25 Maio 2008 – 8:00 am

Quando evoluída de modo adequado e saudável, a sexualidade faz romper o narcisismo que caracteriza os primeiros vínculos que o bebê estabelece com seus pais. Ela nos abre, então, para o outro em seus desejos e manifestações, inaugurando uma ética relacional calcada no real e, por isto, capaz de escapar ao “círculo de ferro” das compulsões típicas do narcisismo.

Sendo um potencial indispensável para qualquer projeto de realização humana, a sexualidade passa a alavancar a comunicação das pessoas com seus semelhantes de ambos os sexos e com as instituições da sociedade em geral.

Como sinal de nossos tempos, sexo e corpo têm duas outras ressonâncias que não devem ser esquecidas. Possuem, primeiro, um marcante valor econômico e, secundariamente, um crescente valor estético. Ambos se expressam em máximas como as seguintes: “aproveite enquanto você é novo/a e bonito/a” ou “faça render sua aparência física”. Isto vale tanto para as mulheres, agora mais liberadas, quanto para os homens, tornados inseguros pela desenvoltura maior com que as mulheres se mostram na sociedade em geral e no campo afetivo-sexual em especial. E o que isso tem a ver com sexualidade e com a escolha da vida religiosa ou do sacerdócio?

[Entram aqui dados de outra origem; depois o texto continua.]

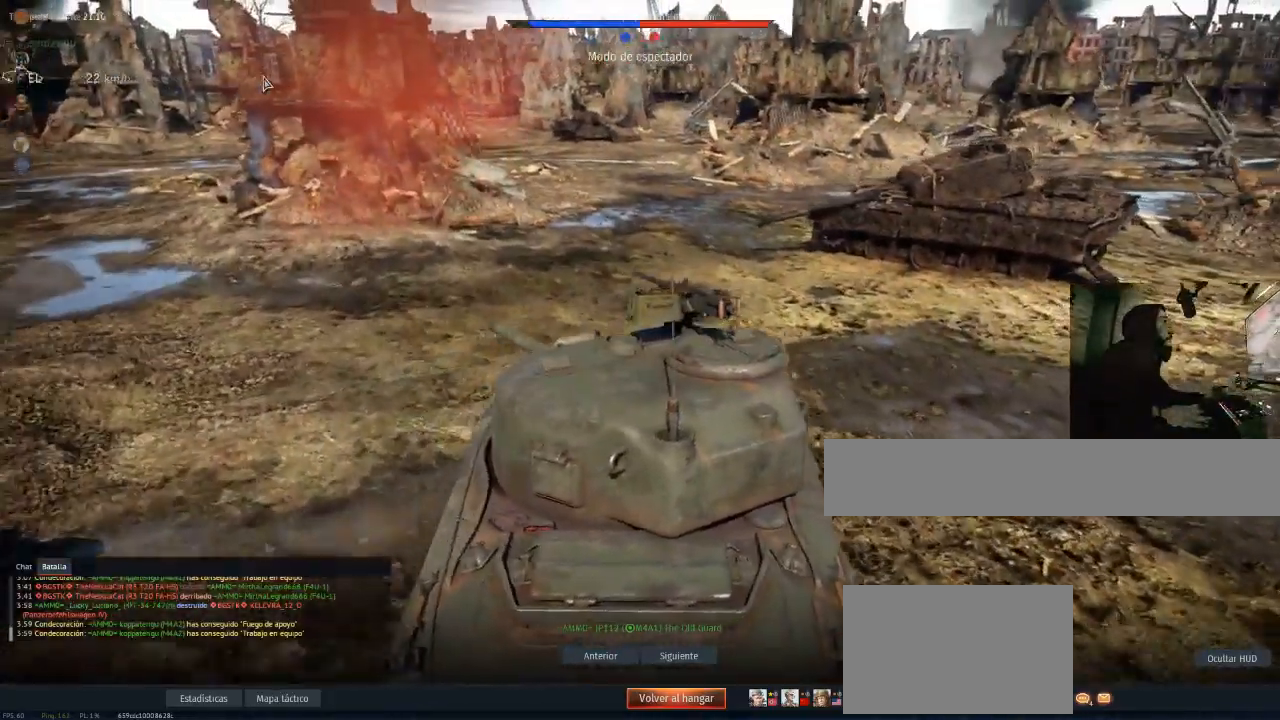
{"keys": [], "mouse": [], "mouse_move": "still", "events": []}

Muito, pois os padres e religiosos de hoje são filhos de pais gerados neste contexto sócio cultural que lhes inculca, desde cedo, padrões e exigências para os quais já os genitores estavam despreparados. Pais e mães que têm dificuldade em se constituir como pessoas totais [9], portadoras de identidades de gênero e sexo bem delineadas, não podem fornecer aos seus filhos modelos idôneos de ser e comportar-se no mundo tão complexo em que vivemos. E é deste mundo cultural e espiritualmente ambíguo que nos chegam os pacientes religiosos para a psicoterapia. Não há que olvidar que também nós, psicoterapeutas e os encarregados da formação nos seminários, estamos todos mergulhados neste mesmo mundo carregado de indefinições. Somos todos filhos de uma mesma modernidade em crise.

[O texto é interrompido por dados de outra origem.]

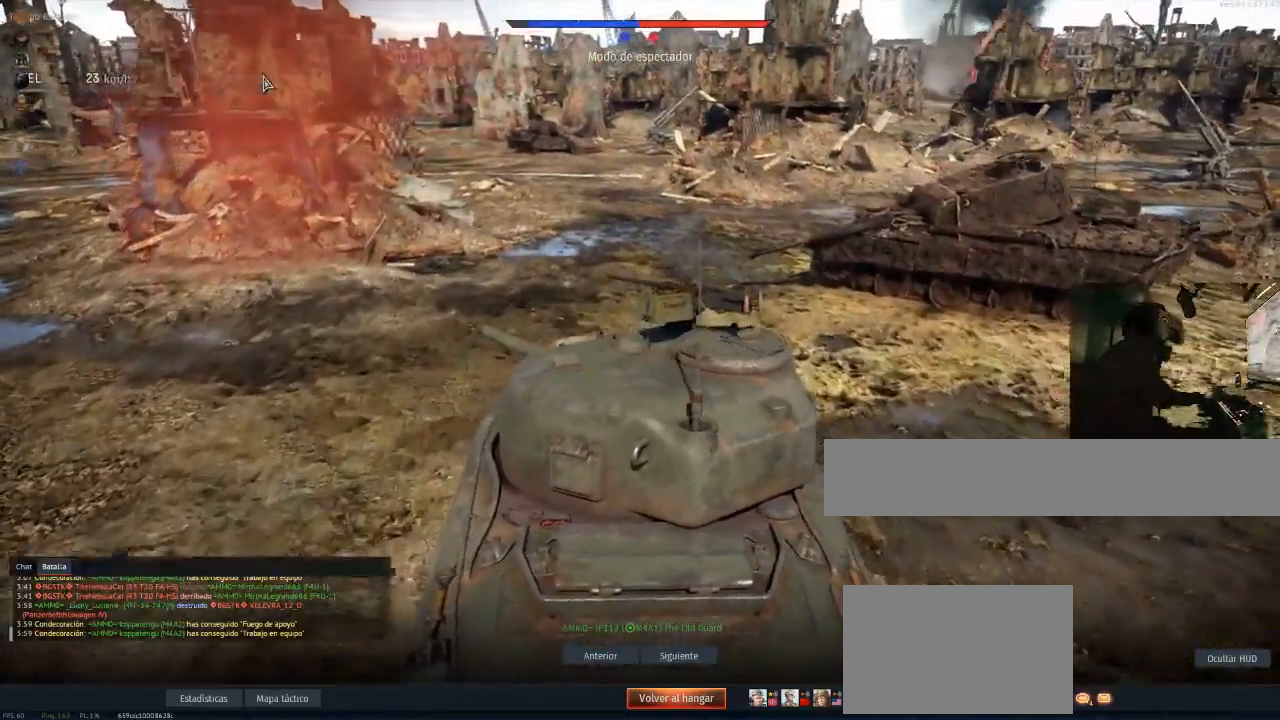
{"keys": [], "mouse": [], "mouse_move": "still", "events": []}
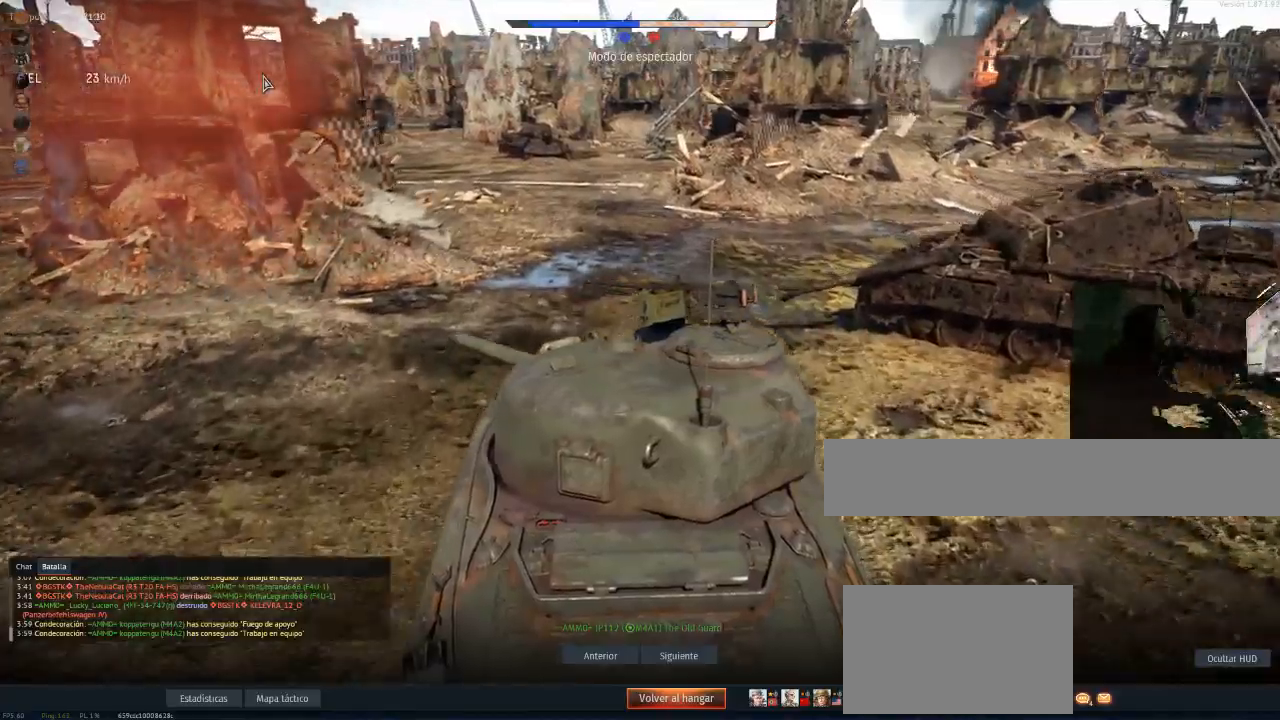
{"keys": [], "mouse": [], "mouse_move": "still", "events": []}
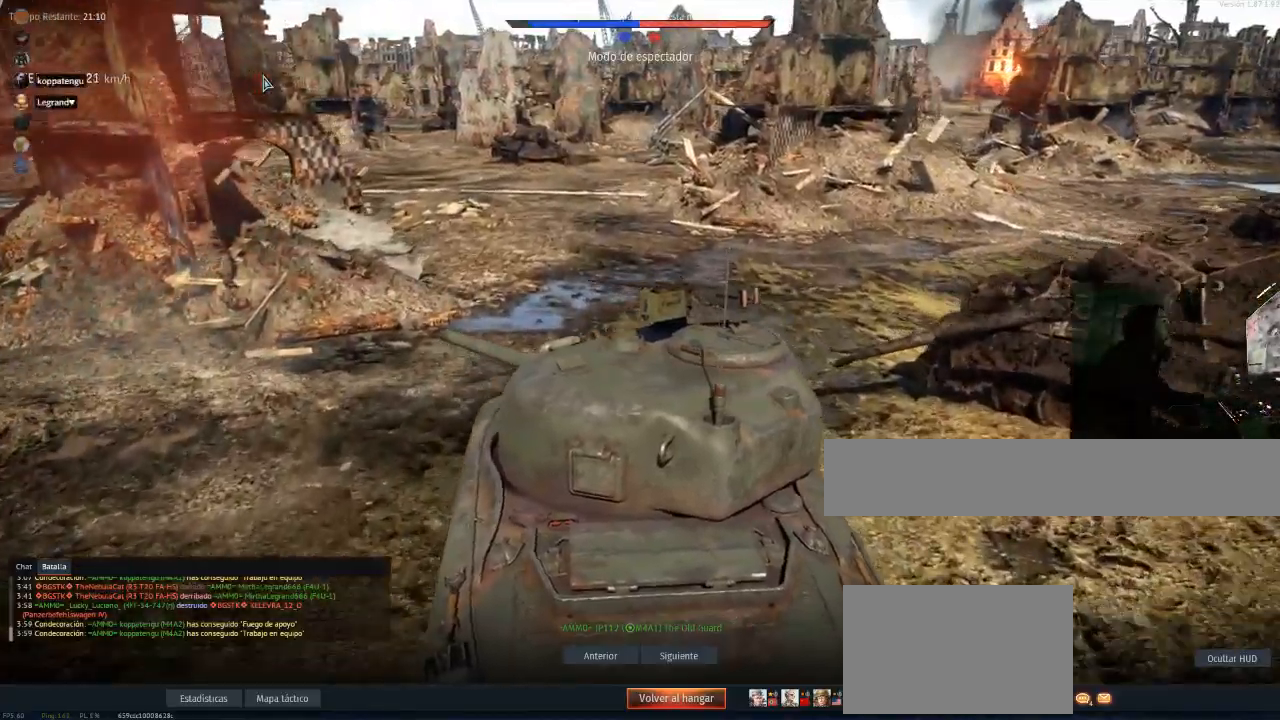
{"keys": [], "mouse": [], "mouse_move": "still", "events": []}
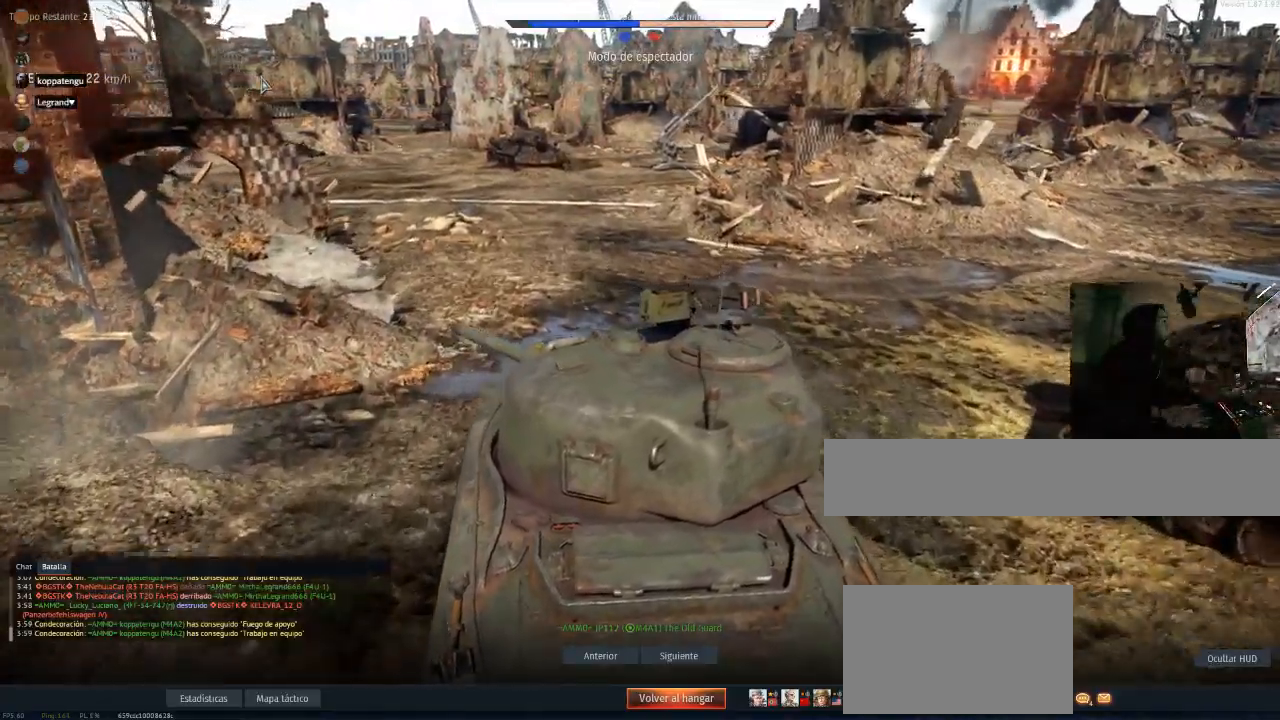
{"keys": [], "mouse": [], "mouse_move": "still", "events": []}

Ninguém dispõe ainda de uma explicação inteiramente adequada da homossexualidade humana, isto é, de uma teoria complexiva capaz de dar conta de seus fatores fisiológicos - genéticos, hormonais e neurológicos - e igualmente dos complexos elementos psicológicos, sociológicos e histórico-culturais que se escondem por trás de sua gênese. A homossexualidade, como a própria sexualidade, continua sendo uma “esfinge” também para as ciências [10]. O que a ciência contemporânea já tem como consenso é que não se pode tomar nem a tendência, nem o comportamento homossexual, como sendo algo sempre doentio.

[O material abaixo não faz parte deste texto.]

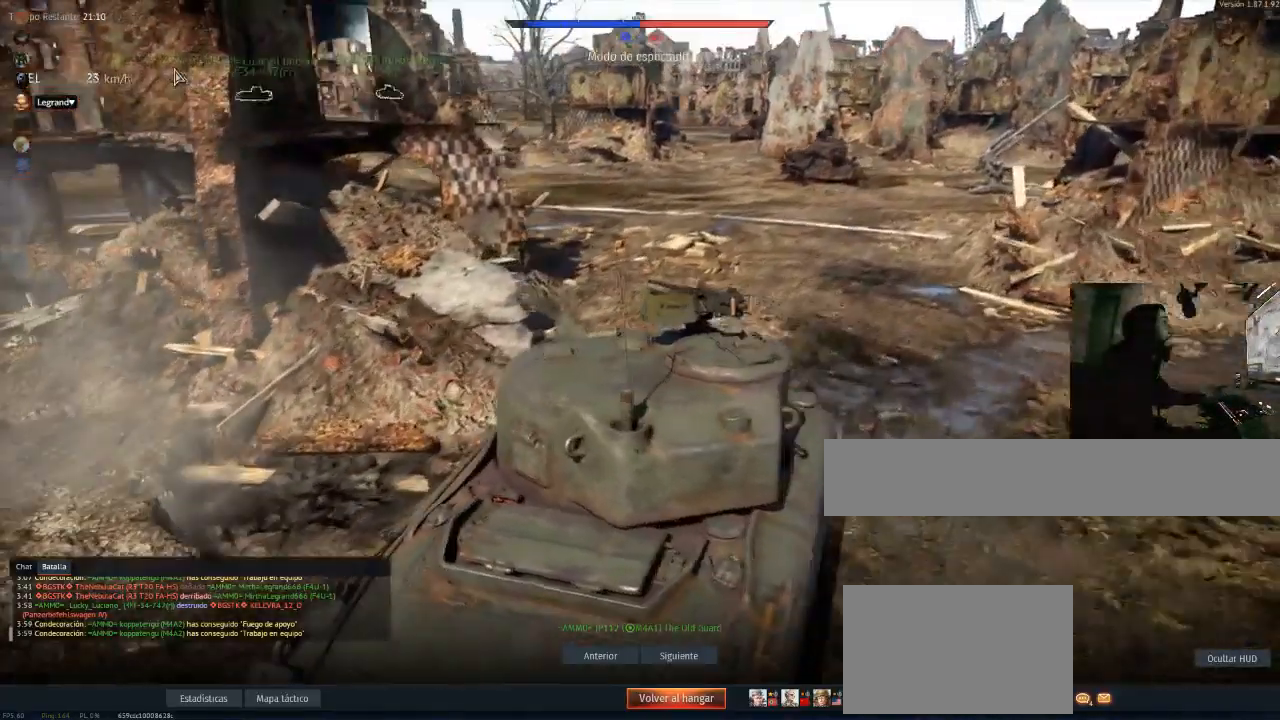
{"keys": [], "mouse": [], "mouse_move": "left", "events": []}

[9] O conceito de pessoa total aparece e é desenvolvido pela Psicanálise inglesa. Refere-se a integração da personalidade e a delimitação de fronteiras entre o eu e o outro, favorecendo o estabelecimento da ética que não se apropria do outro como mero objeto para suas necessidades ou desvios.

[10] Cf. MOSER, A . O enigma da esfinge. Petrópolis: Vozes, 2001.

Esse artigo foi retirado do texto : Obsessão, Culpa e Espiritualidade em um Religioso com Comportamento Pedofílico, da autora Eliana Massih.